19 心事渐明(1 / 1)
玄霄冷哼一声,脸上哪有半分愧疚,一字一句道:“若是别人,就算死了,我都不会看一眼!”不可一世的语气任谁听来都是挑衅居多。
“……”好在慕容紫英早就习以为常,也不计较,干脆沉默以对。
身下的石床依墙角而砌,玄霄不知从哪里找来的被褥铺盖,睡在上面倒也还舒服,慕容紫英倚着墙壁,醒来到现在,他连握拳都显得吃力,更别提下床走动。
微微叹气,这样的状况,但愿不会持续太久。
被玄霄那毫不掩饰的视线逼得无法继续视而不见,紫英抬起头想要说些什么,对望的瞬间,又尴尬得不知所以。
莫名的感觉,有些东西似乎已经改变了,可……究竟是是呢?
“想知道这是哪里?”好整以暇的欣赏那人多变的表情,玄霄的心情明显一路上扬。
紫英点头,谢天谢地,总算又找到些话题了。
朝右边看了一眼,“铸剑室与此处一墙之隔。”
显然对这个答案非常意外,比起那个在白日依旧需要火把照亮的密室,眼下这个十米见方的房间虽然布置简单,却是有窗有门,光线明亮。

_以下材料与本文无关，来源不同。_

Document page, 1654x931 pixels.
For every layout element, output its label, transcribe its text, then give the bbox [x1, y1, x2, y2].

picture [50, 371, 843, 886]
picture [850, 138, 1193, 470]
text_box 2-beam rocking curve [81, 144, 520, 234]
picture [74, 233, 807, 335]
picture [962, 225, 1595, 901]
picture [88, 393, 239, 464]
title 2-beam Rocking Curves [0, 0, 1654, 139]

不过仔细观察一番,屋内包括桌椅床柜都是由石头打砌而成,即使年代久远,也依旧保存完好,这点倒是和那石室有些相似。
只是,毕竟身处王宫内院,此处未免显得过于寒酸了。
见到慕容紫英一脸疑惑,玄霄稍作解答,“姜国太子龙阳为保国家,曾在此铸剑,这是期间他稍作休息的地方。”

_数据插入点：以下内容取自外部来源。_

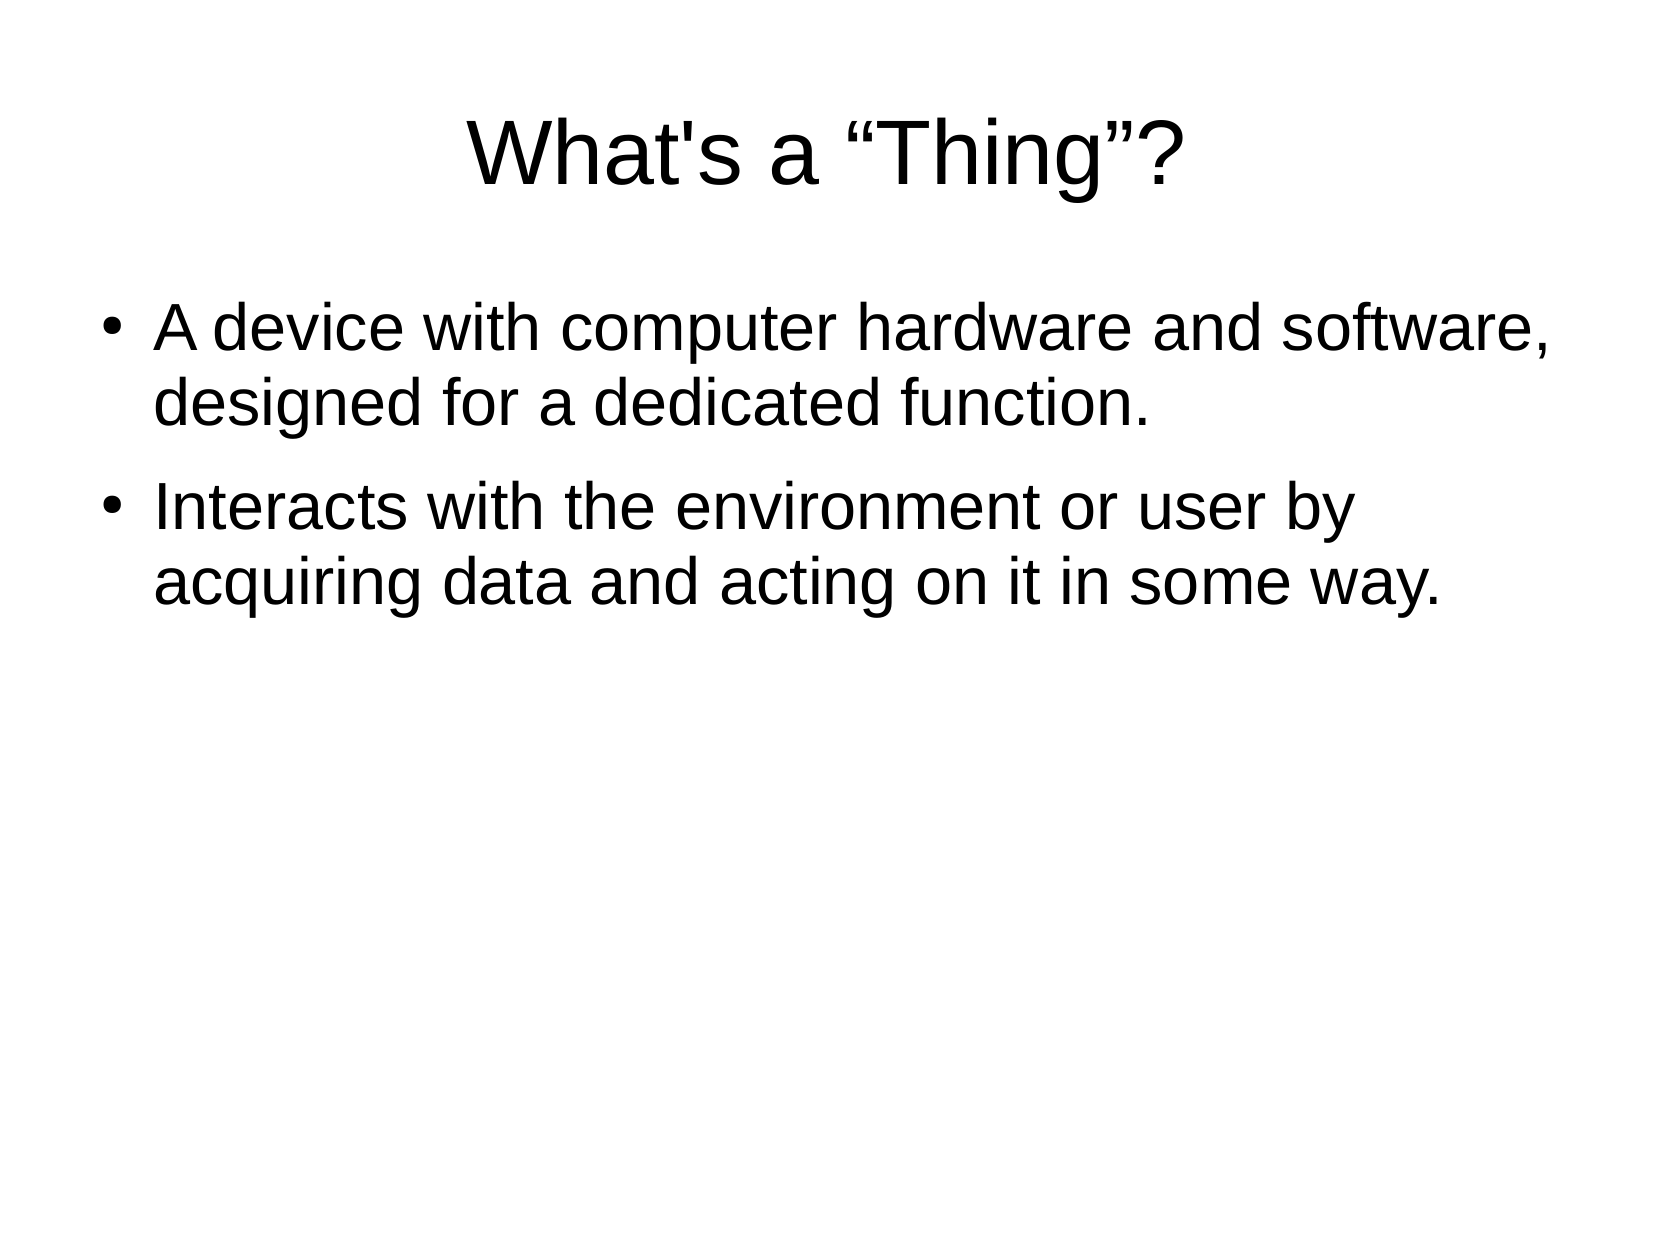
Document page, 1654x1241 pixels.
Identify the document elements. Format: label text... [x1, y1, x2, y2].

list A device with computer hardware and software, designed for a dedicated function. Interacts with the environment or user by acquiring data and acting on it in some way. [82, 290, 1571, 1010]
title What's a “Thing”? [82, 49, 1571, 257]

慕容紫英顿时了然,国之将亡,哪还有闲心大肆修建别院,况且铸剑之所,特别是炼制神兵,须引天火,确实不易添置过多木质摆设。
“可惜,功亏一篑。”紫英叹息道:“他不忍牺牲亲妹,缺少室女之血,魔剑不成,最终死于兵乱。”说到龙葵的兄长,他自然知晓不少,每每说到此人,都不由得欷歔感叹。
天妒英才,不过如此。
拇指拂过慕容紫英的眉心,真不知道他为何那么喜欢皱眉,明明年纪不大,“究竟跟谁学的,动不动就像个老头子……”

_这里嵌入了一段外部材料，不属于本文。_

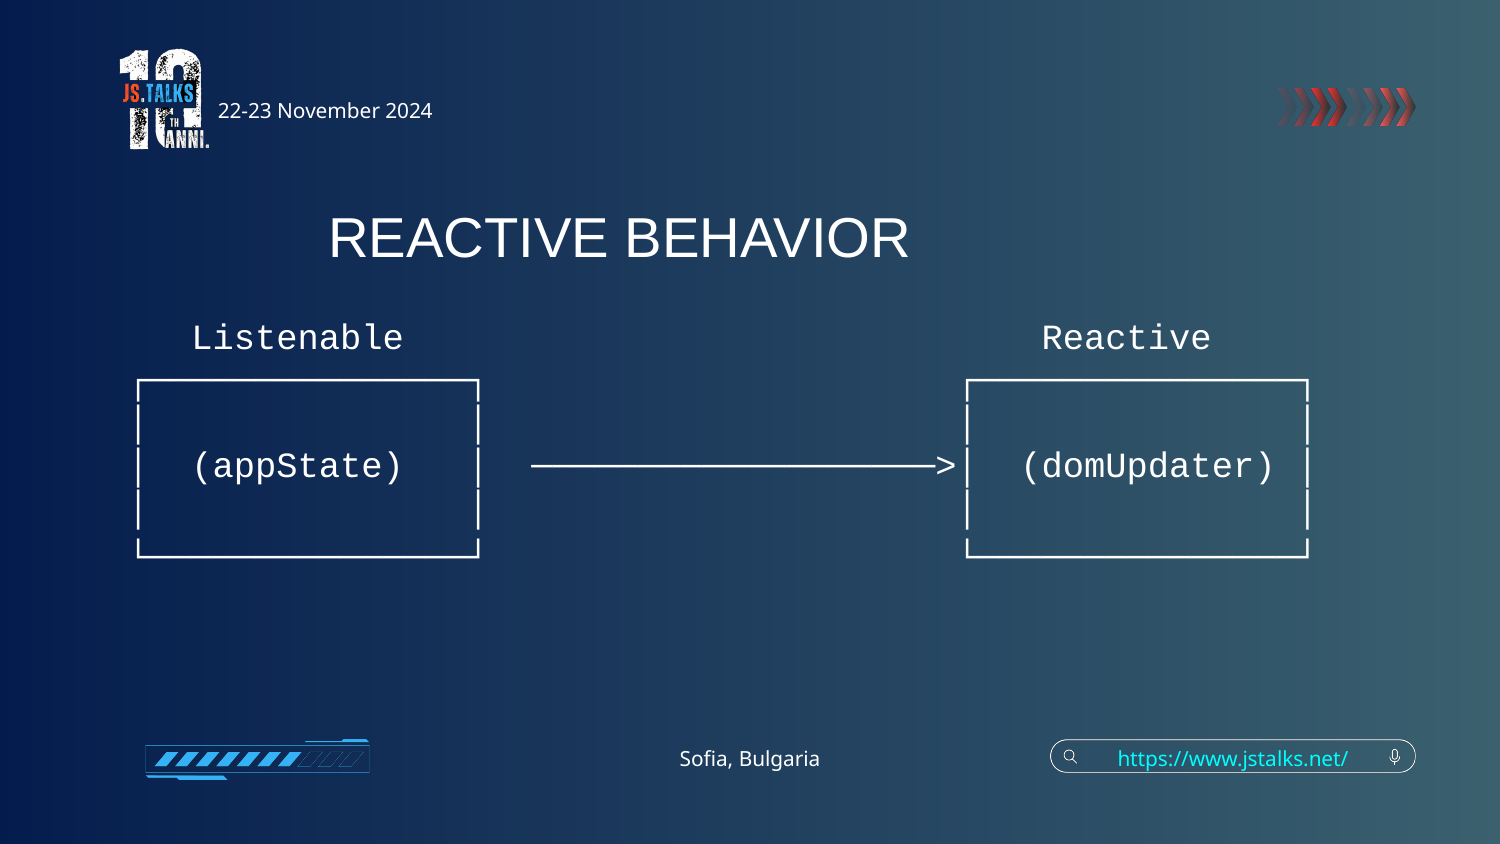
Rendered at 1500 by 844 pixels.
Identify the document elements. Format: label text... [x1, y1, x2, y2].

text_box [145, 739, 370, 780]
text_box [1050, 739, 1416, 773]
text_box [65, 0, 258, 231]
text_box https://www.jstalks.net/ [1103, 744, 1362, 772]
text_box [1277, 88, 1416, 126]
text_box 22-23 November 2024 [217, 95, 507, 123]
text_box Listenable Reactive ┌───────────────┐ ┌───────────────┐ │ │ │ │ │ (appState) │ ───────────────────>│ (domUpdater) │ │ │ │ │ └───────────────┘ └───────────────┘ [0, 313, 1500, 572]
text_box Sofia, Bulgaria [654, 744, 846, 772]
text_box REACTIVE BEHAVIOR [328, 183, 1233, 269]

突然间的亲密动作让慕容紫英脸上一红,下意识就想要躲开。
“为什么要救我?”看出他的挣扎,玄霄凑上前,手指划过额头,捧住那精致的脸庞,认真问道:“为什么不惜结下‘共生契’也要救我?”
直接到不做半点掩饰的问题砸得慕容紫英有些发懵,当时看来根本是发自本能的抉择,现在思索起缘由,牵扯出来的似乎是一个非常严重的答案。
严重到——慕容紫英不愿想下去。
“什么……什么为什么,我总不能见死不救。”那人幽深的目光,让慕容紫英没来由的一阵心虚。
“那为何你不以此来救韩菱纱?”步步逼近,不想再给他留半分退路,“我记得你在青鸾峰上对我说过,人力飘渺,冥冥之中,也许真的有些事情是无法改变,倘若真的无力回天,那便是命中注定,当时你怕是根本没动过要使用‘共生契’的念头吧。”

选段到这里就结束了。